“What is the matter?” I cried. “Are you ill? Shall I call any one?”
She raised her head and looked at me, motioning me to sit down with a little wave of her hand. Evidently the storm had affected her nerves. Her face was paler than ever save where her clenched fingers seemed to have cut into her cheeks and left red livid marks on either side. Her dark eyes were unnaturally bright and dry. She had lost that dignified serenity of manner which had first impressed me.
“No; please sit down,” she said, softly. “I am all right—only very foolish. That last crash was too awful. It was silly of me to mind, though. I have seen worse storms. It is a sign of advancing age, I suppose.”
I laughed. She was still regarding me fixedly.
“So we are neighbors, Miss Ffolliot?” she remarked.
“Close ones,” I answered. “There is only a little belt of trees between us.”
“I might have guessed who you were,” she said. “For the moment, though, it did not occur to me. You are not,” she said, with a faint smile, “at all what one looks for in a country clergyman’s daughter.”

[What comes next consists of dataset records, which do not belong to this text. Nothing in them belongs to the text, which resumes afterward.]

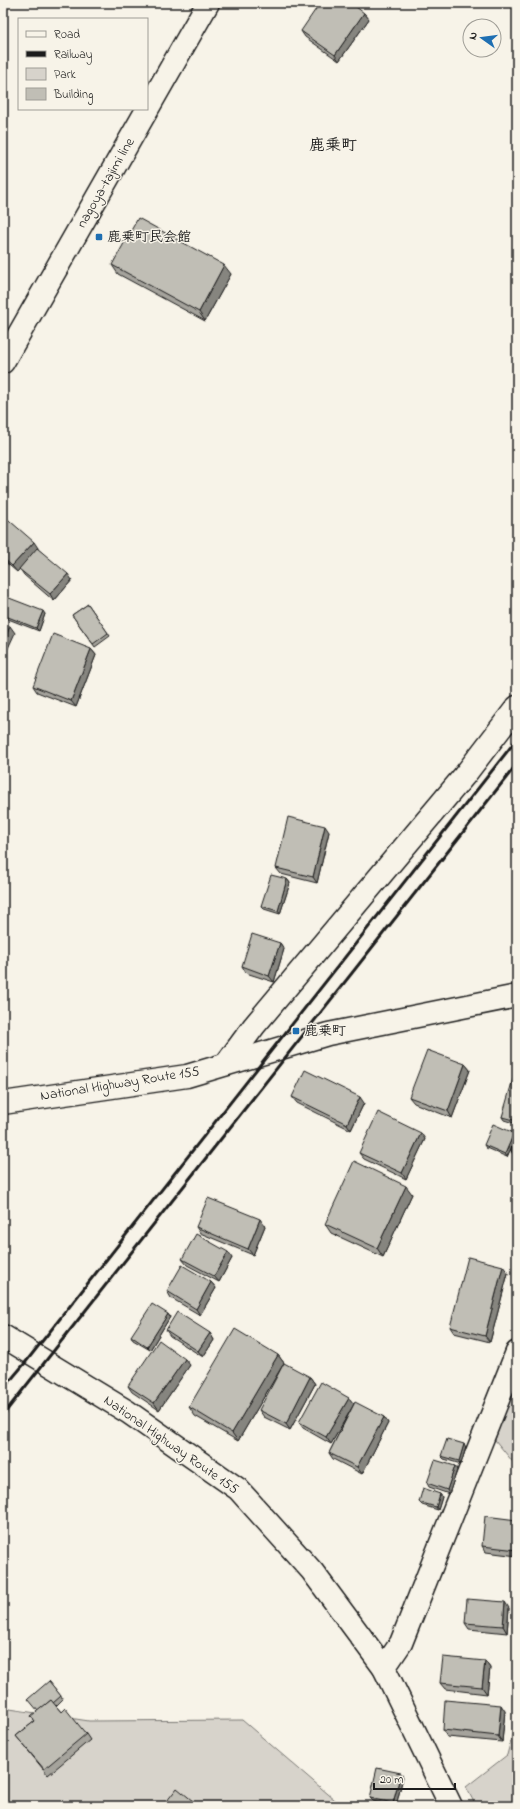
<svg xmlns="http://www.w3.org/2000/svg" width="520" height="1809" font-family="'Indie Flower','Klee One',sans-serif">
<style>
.green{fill:#d7d3cb;stroke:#7a7874}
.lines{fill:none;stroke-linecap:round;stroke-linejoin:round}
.minor-casing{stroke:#1c1c1c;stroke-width:25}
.primary-casing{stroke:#1c1c1c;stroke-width:25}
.trunk-casing{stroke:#1c1c1c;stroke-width:25}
.minor{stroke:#f7f3e8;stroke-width:22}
.primary{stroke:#f7f3e8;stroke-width:22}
.trunk{stroke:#f7f3e8;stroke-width:22}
.rail{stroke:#1c1c1c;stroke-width:3}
.wall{fill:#a5a39c;stroke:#1c1c1c}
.shaded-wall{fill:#86857f;stroke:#1c1c1c}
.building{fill:#c0beb5;stroke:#1c1c1c}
.poi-dot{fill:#1f6fb2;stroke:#f7f3e8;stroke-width:1.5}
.labels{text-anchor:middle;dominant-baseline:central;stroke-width:3;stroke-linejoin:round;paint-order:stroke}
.street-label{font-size:14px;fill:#1c1c1c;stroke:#f7f3e8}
.poi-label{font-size:14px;font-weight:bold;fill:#1c1c1c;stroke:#f7f3e8;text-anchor:start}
.quarter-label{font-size:16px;font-weight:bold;fill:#1c1c1c;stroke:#f7f3e8}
</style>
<rect width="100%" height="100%" fill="#f7f3e8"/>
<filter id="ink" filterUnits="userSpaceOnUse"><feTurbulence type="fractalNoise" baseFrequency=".025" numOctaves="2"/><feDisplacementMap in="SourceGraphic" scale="8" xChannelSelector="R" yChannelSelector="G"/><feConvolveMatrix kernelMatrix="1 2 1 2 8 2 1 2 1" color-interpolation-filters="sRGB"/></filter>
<g filter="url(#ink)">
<!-- green -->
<g class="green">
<path d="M517,1375V1467L495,1440Z"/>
<path d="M3,1708L89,1721L242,1720L342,1806H3Z"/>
<path d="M517,1717V1806H476L466,1787L507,1755Z"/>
</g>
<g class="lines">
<defs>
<g id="minor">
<path d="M226,1064L254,1026L464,776L517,707"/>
<path d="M384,1668L401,1643L517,1352"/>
</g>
<path id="primary" d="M3,362L208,3"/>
<g id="trunk">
<path d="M3,1103L187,1076L328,1034L517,996"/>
<path d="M3,1336L128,1412L238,1489L312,1571L384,1668L451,1806"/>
</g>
</defs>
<!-- minor casing -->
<use href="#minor" class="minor-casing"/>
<!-- primary casing -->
<use href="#primary" class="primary-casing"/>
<!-- trunk casing -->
<use href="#trunk" class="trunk-casing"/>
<!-- minor -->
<use href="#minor" class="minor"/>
<!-- primary -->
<use href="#primary" class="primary"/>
<!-- trunk -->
<use href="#trunk" class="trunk"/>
<!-- rail -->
<g class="rail">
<path d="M3,1389L25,1363L517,739"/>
<path d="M3,1415L517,764"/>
</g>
</g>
<!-- wall -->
<g class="wall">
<path d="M364,13L369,19L339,61L305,37L301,31Z"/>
<path d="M112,265L231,274L205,321L118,274Z"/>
<path d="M3,515L38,548V549L72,580L54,601L24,575L20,569L17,572L3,560Z"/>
<path d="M3,598L45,614L39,631L3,617Z"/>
<path d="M88,604L110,636L95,647L72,615Z"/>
<path d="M91,649L96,655L76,707L37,692L33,686Z"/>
<path d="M329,832L317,883L281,874L276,868Z"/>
<path d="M287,879L290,883L280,914L264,909L261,906Z"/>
<path d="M280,943L284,949L274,982L246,973L242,966Z"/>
<path d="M465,1064L470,1070L452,1118L414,1103L409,1097Z"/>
<path d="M517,1080V1124L504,1120L502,1117Z"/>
<path d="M292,1097L364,1103L351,1130L297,1103Z"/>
<path d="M514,1133L516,1137L507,1157L486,1148L484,1145Z"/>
<path d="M517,1137V1158L515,1157L511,1151Z"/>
<path d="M425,1139L406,1179L364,1159L359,1153Z"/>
<path d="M412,1194L383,1257L331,1233L325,1224Z"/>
<path d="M265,1226L253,1255L200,1233L196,1227Z"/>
<path d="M232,1258L219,1282L187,1265L182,1259Z"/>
<path d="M508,1273L490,1342L454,1333L450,1327Z"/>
<path d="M211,1282L216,1288L200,1315L171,1298L167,1291Z"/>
<path d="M168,1314L170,1317L150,1350L133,1340L131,1336Z"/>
<path d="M166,1330L210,1333L214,1340L203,1357L170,1336Z"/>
<path d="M278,1355L284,1363L238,1441L195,1416L189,1407Z"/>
<path d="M190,1365L159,1410L132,1392L128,1386Z"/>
<path d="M310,1377L315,1384L290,1430L264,1417L259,1410Z"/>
<path d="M349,1398L353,1404L384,1417L388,1423L362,1474L333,1459L329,1453L352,1407L331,1444L303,1428L299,1422Z"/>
<path d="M466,1447L461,1464L444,1459L441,1456Z"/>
<path d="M455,1466L457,1470L449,1494L429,1487L427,1483Z"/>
<path d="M440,1494L442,1497L438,1510L422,1505L419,1502Z"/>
<path d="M517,1520V1556L486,1552L482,1546Z"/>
<path d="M509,1608L507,1633L469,1629L465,1623Z"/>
<path d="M485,1661L490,1668L487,1694L445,1689L440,1683Z"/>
<path d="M49,1681L63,1699L56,1706L61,1712L86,1734L90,1740L48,1775L21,1742L16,1736L35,1721L31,1716L38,1711Z"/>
<path d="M505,1711L502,1742L447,1737L443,1730Z"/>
<path d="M403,1777L396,1806H393L373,1801L370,1798Z"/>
</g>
<!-- shaded-wall -->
<g class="shaded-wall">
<path d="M364,13L369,19L339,61L335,55Z"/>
<path d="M224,265L231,274L205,321L199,312Z"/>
<path d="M34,542L38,548L17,572L12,566Z"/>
<path d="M68,574L72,580L54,601L50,594Z"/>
<path d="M43,611L45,614L39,631L36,628Z"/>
<path d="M10,626L15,633L3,659V643Z"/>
<path d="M91,649L96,655L76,707L71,701Z"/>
<path d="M325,826L329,832L317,883L313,877Z"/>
<path d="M287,879L290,883L280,914L278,911Z"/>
<path d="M280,943L284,949L274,982L269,976Z"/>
<path d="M465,1064L470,1070L452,1118L448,1111Z"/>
<path d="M360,1097L364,1103L351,1130L347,1124Z"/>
<path d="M421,1133L425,1139L406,1179L402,1173Z"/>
<path d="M514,1133L516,1137L507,1157L505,1154Z"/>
<path d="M406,1186L412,1194L383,1257L377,1248Z"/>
<path d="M260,1219L265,1226L253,1255L248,1249Z"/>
<path d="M228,1252L232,1258L219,1282L214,1276Z"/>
<path d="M503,1266L508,1273L490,1342L485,1336Z"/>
<path d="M211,1282L216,1288L200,1315L196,1309Z"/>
<path d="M168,1314L170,1317L150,1350L147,1347Z"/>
<path d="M210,1333L214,1340L203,1357L198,1351Z"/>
<path d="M278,1355L284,1363L238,1441L232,1433Z"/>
<path d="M185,1359L190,1365L159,1410L154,1403Z"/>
<path d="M310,1377L315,1384L290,1430L286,1424Z"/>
<path d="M349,1398L354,1404L331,1444L326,1437Z"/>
<path d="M384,1417L388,1423L362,1474L357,1467Z"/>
<path d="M464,1444L466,1447L461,1464L459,1461Z"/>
<path d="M455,1466L457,1470L449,1494L447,1490Z"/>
<path d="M440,1494L442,1497L438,1510L436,1507Z"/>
<path d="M505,1602L509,1608L507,1633L503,1626Z"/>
<path d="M485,1661L490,1668L487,1694L482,1687Z"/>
<path d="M501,1705L505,1711L502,1742L498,1736Z"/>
<path d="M4,1749L6,1752L3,1756V1750Z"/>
<path d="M401,1773L403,1777L396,1806H395L393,1803Z"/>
</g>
<!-- building -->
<g class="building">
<path d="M320,3H351L364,13L335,55L301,31Z"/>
<path d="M138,218L224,265L199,312L112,265Z"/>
<path d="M3,515L34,542L12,566L3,558Z"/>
<path d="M37,548L68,574L50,594L19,569Z"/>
<path d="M4,596L43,611L36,628L3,615V598Z"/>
<path d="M88,604L108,633L93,644L72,615Z"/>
<path d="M3,623L10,626L3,643Z"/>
<path d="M53,634L91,649L71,701L33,686Z"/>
<path d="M288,817L325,826L313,877L276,868Z"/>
<path d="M271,875L287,879L278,911L261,906Z"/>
<path d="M252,934L280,943L269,976L242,966Z"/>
<path d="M427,1050L465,1064L448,1111L409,1097Z"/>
<path d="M305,1070L360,1097L347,1124L292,1097Z"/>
<path d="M513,1079L517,1080V1121L502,1117Z"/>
<path d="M378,1112L421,1133L402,1173L359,1153Z"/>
<path d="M493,1124L514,1133L505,1154L484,1145Z"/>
<path d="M517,1137V1154L511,1151Z"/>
<path d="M354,1161L406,1186L377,1248L325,1224Z"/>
<path d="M208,1198L260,1219L248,1249L196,1227Z"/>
<path d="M196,1234L228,1252L214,1276L182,1259Z"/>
<path d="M468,1257L503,1266L485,1336L450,1327Z"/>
<path d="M182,1265L211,1282L196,1309L167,1291Z"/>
<path d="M152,1304L168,1314L147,1347L131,1336Z"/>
<path d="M177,1312L210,1333L198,1351L166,1330Z"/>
<path d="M235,1329L278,1355L232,1433L189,1407Z"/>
<path d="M159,1340L185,1359L154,1403L128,1386Z"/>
<path d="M284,1363L310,1377L286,1424L259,1410Z"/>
<path d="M321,1382L349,1398L326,1437L299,1422Z"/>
<path d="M355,1402L384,1417L357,1467L329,1453Z"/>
<path d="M447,1439L464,1444L459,1461L441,1456Z"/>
<path d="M435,1460L455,1466L447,1490L427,1483Z"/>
<path d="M423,1488L440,1494L436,1507L419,1502Z"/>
<path d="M485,1516L517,1520V1550L482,1546Z"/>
<path d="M467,1599L505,1602L503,1626L465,1623Z"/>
<path d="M443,1657L485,1661L482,1687L440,1683Z"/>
<path d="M49,1681L61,1696L53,1703L51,1700L38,1711L28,1699Z"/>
<path d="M51,1700L61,1712L65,1708L86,1734L44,1769L16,1736L35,1721L31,1716Z"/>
<path d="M445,1700L501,1705L498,1736L443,1730Z"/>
<path d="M377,1768L401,1773L393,1803L370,1798Z"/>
<path d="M177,1788L199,1806H163Z"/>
</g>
</g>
<!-- markers -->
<g class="poi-dot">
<rect x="95" y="233" width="8" height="8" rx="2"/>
<rect x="292" y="1027" width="8" height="8" rx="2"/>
</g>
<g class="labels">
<!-- street labels -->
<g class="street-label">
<text transform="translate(106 183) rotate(-60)">nagoya-tajimi line</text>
<text transform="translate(120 1084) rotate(-9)">National Highway Route 155</text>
<text transform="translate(171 1445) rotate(35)">National Highway Route 155</text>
</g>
<!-- poi labels -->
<g class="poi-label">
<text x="107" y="237">鹿乗町民会館</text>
<text x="304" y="1031">鹿乗町</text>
</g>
<!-- quarter labels -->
<g class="quarter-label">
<text x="333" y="146">鹿乗町</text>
</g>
</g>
<!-- margin -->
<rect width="520" height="1809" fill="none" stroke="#f7f3e8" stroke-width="16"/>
<rect x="8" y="8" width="504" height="1793" fill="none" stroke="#1c1c1c" stroke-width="1.5" filter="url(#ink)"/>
<!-- legend -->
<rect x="18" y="18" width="130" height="92" fill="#f7f3e8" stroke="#9f9d96"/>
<rect x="26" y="31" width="20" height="6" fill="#f7f3e8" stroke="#9f9d96"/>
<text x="54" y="38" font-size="12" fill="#1c1c1c">Road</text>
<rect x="26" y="51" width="20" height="6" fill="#1c1c1c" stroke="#9f9d96"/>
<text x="54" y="58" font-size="12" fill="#1c1c1c">Railway</text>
<rect x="26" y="68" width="20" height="12" fill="#d7d3cb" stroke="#9f9d96"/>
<text x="54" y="78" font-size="12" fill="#1c1c1c">Park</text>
<rect x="26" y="88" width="20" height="12" fill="#c0beb5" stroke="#9f9d96"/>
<text x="54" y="98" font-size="12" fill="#1c1c1c">Building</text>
<!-- north arrow -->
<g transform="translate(482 38) rotate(284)"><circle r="19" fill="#f7f3e8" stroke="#9f9d96"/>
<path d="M0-3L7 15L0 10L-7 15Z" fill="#1f6fb2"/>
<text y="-6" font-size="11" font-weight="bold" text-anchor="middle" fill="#1c1c1c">N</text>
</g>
<!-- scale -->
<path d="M374 1783v6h81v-6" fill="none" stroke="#1c1c1c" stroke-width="2"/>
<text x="380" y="1783" font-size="12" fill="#1c1c1c" stroke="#f7f3e8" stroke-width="3" paint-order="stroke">20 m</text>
</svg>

“I have lived abroad nearly all my life,” I said. “I was at school in Berlin and Heidelberg. My sister has always been my father’s helper. I am afraid that parish work does not appeal to me at all.”
“I am not surprised at that,” she answered. “One needs a special disposition to interest one’s self in those things, and, without being a physiognomist, I can tell you that you have not got it.”